BuzzFeed News is changing its approach to covering the entertainment biz — after top editors perceived that the site trailed on coverage of the Harvey Weinstein scandal — and three members of the editorial staff are exiting the company with the new strategy.

Departing the company are entertainment editor Jaimie Etkin, who had been with BuzzFeed News for four years and has headed the website’s Hollywood coverage, along with deputy entertainment editor Katie Hasty and senior entertainment editor Jarett Wieselman.

“The holes in our Weinstein coverage made clear that we needed to change the way we cover entertainment to put ourselves in a position to tell great stories,” Shani Hilton, BuzzFeed’s head of U.S. news, wrote in a memo to staff outlining the changes Thursday.

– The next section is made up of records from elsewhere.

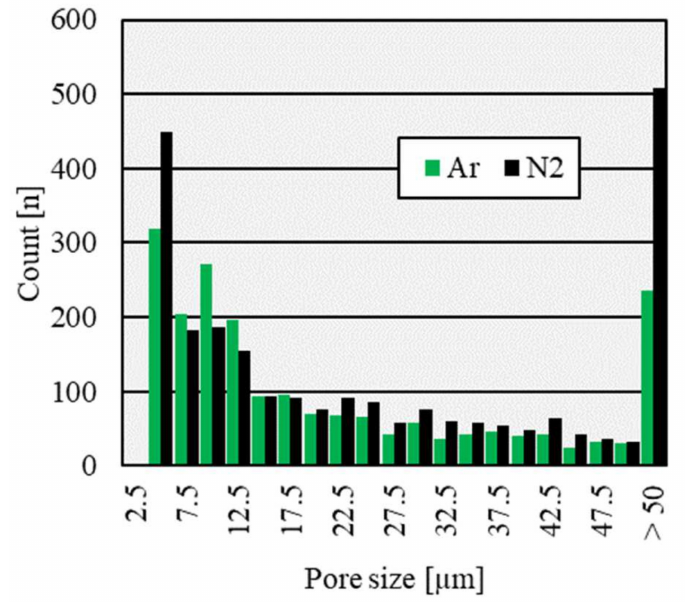
Figure 5. Histogram of pore size in the AB condition for specimens produced under an argon and nitrogen protective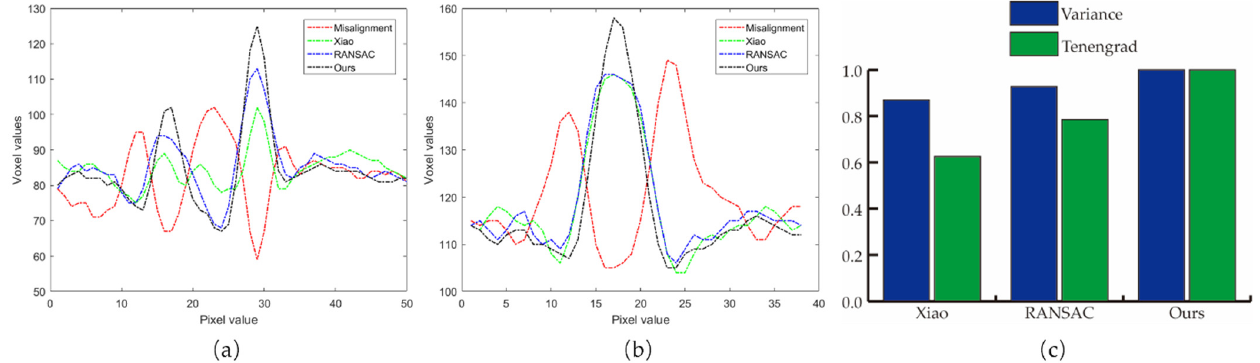
Figure 11. Graphs showing the numerical analysis results for image quality reconstruction. ( a ) The pixel value of the green line (I) position inside the red box in Figure 10. ( b )The pixel value of the green line (II) position inside the red box in Figure 10. ( c ) Normalized evaluation results for Variance and Tenengrad .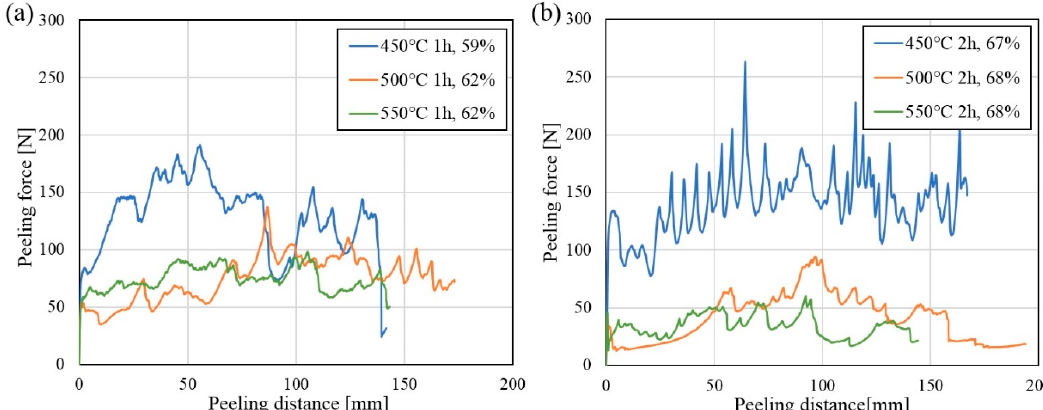
Figure 10. Effect of temperature on the peeling force necessary to delaminate the composites after heat treatment for ( a ) one hour and ( b ) two hours at 450 °C, 500 °C and 550 °C. One representative curve for each heat treatment is presented. The total thickness reductions of the composites are given in the legends.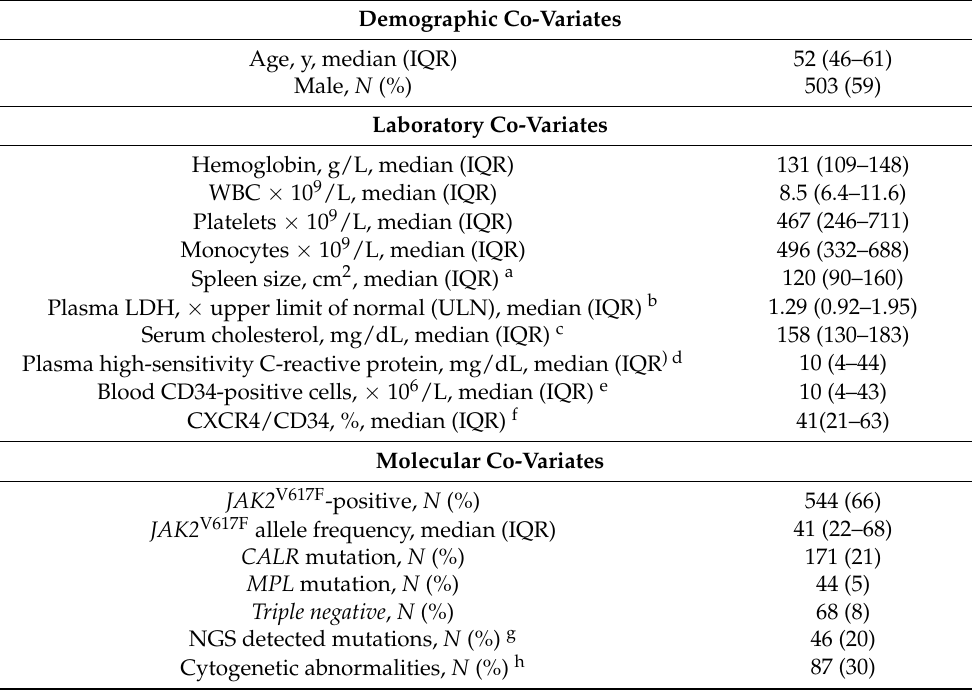
Table 1. Baseline co-variates ( N =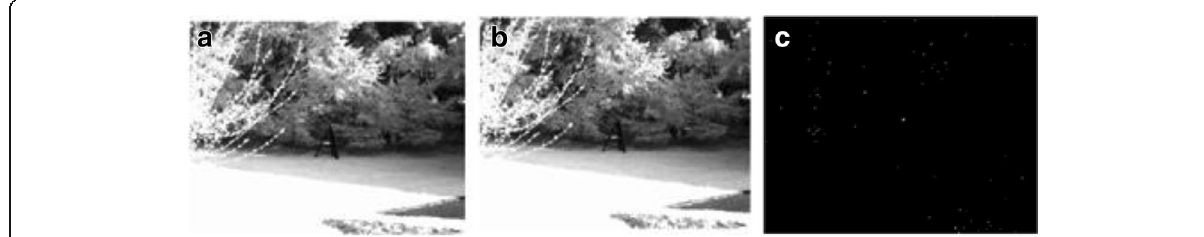
Figure 14 is an example of image difference processing.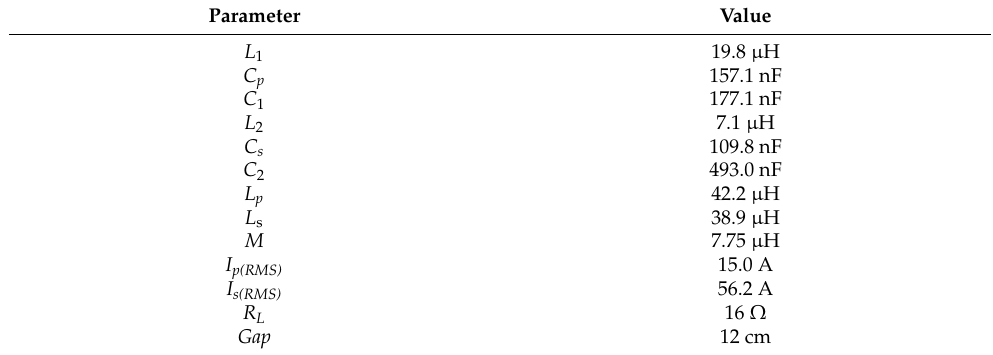
Table 1. WPT system parameters.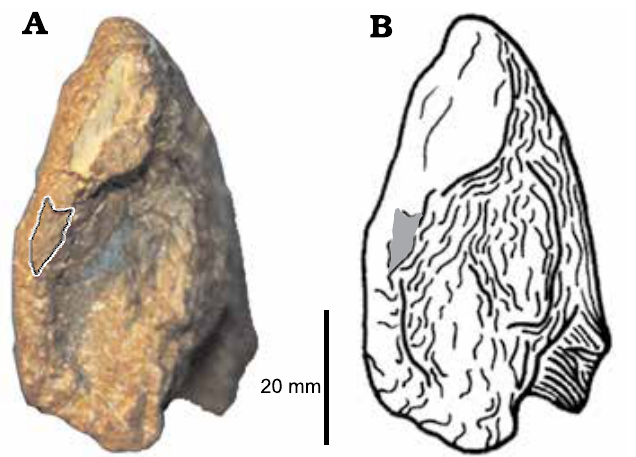
Fig. 4. Photo ( A ) and drawing ( B ) of the right pedal ungual II of the cama- rasaurid sauropod SMA 0002 (Upper Jurassic Morrison Formation, Howe- Stephens Quarry, Wyoming, USA) in proximal view, showing the broken surface indicating overgrowth attachment. Modified from Tschopp et al.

Under the new structure, BuzzFeed News’ entertainment coverage will be in three areas, according to Hilton’s memo:

  • An in-depth reporting and analysis team, reporting to deputy entertainment editor Kovie Biakolo, focused on the entertainment industry and “cultural conversations like those about race and gender issues in Hollywood”;
  • A breaking news team, overseen by weekend editor David Mack, focused specifically on scoops in the entertainment biz; and
  • An entertainment enterprise team, led by ‎senior features editor Marisa Carroll.

Read Hilton’s memo, which was obtained by Variety:

Hi everyone–

I’m writing to update you on a shift in the our entertainment coverage, in order to align the team with BuzzFeed News’s core mission of telling tough, important stories.

Over the past few years, the BuzzFeed News Entertainment team has worked diligently to keep us up to date on the latest in TV, movies, and celebrity and industry news, delight us with smart takes on the latest in Hollywood, and keep us primed on what shows we should — or should not — be spending our time watching.

But, as we’ve seen since the election — and in entertainment stories like our great R. Kelly coverage and most of all the Weinstein scandal — the crucial stories sit at the intersection of entertainment, culture, politics and media. The holes in our Weinstein coverage made clear that we needed to change the way we cover entertainment to put ourselves in a position to tell great stories. Our audience wants to see how changing social norms, gender dynamics, and political issues are being reflected in their culture and entertainment, and Ben [Smith, BuzzFeed editor-in-chief] and I firmly believe that BuzzFeed News should be leading that coverage.

What does that mean in practice? Moving forward, we’ll be splitting our entertainment reporting into three distinct areas: one team, which will report into Kovie Biakolo, will be dedicated to in-depth reporting and analysis of the entertainment industry — honing in on cultural conversations like those about race and gender issues in Hollywood and helping us and our audience navigate what’s worth our time. In addition, we’ll be adding a breaking news team, overseen by David Mack, focused specifically on entertainment news and harvesting scoops on the biggest stories of the day coming out of film, tv, music, and pop culture; and an entertainment enterprise team that will report into Marisa Carroll, who was the editor responsible for bringing Jim DeRogatis’s big R. Kelly investigation over the finish line.

I want to thank, in particular, Jaimie Etkin, who has steered the team for several years and is now moving on to new challenges. We’re excited to continue to deliver the important stories that break through with our audience.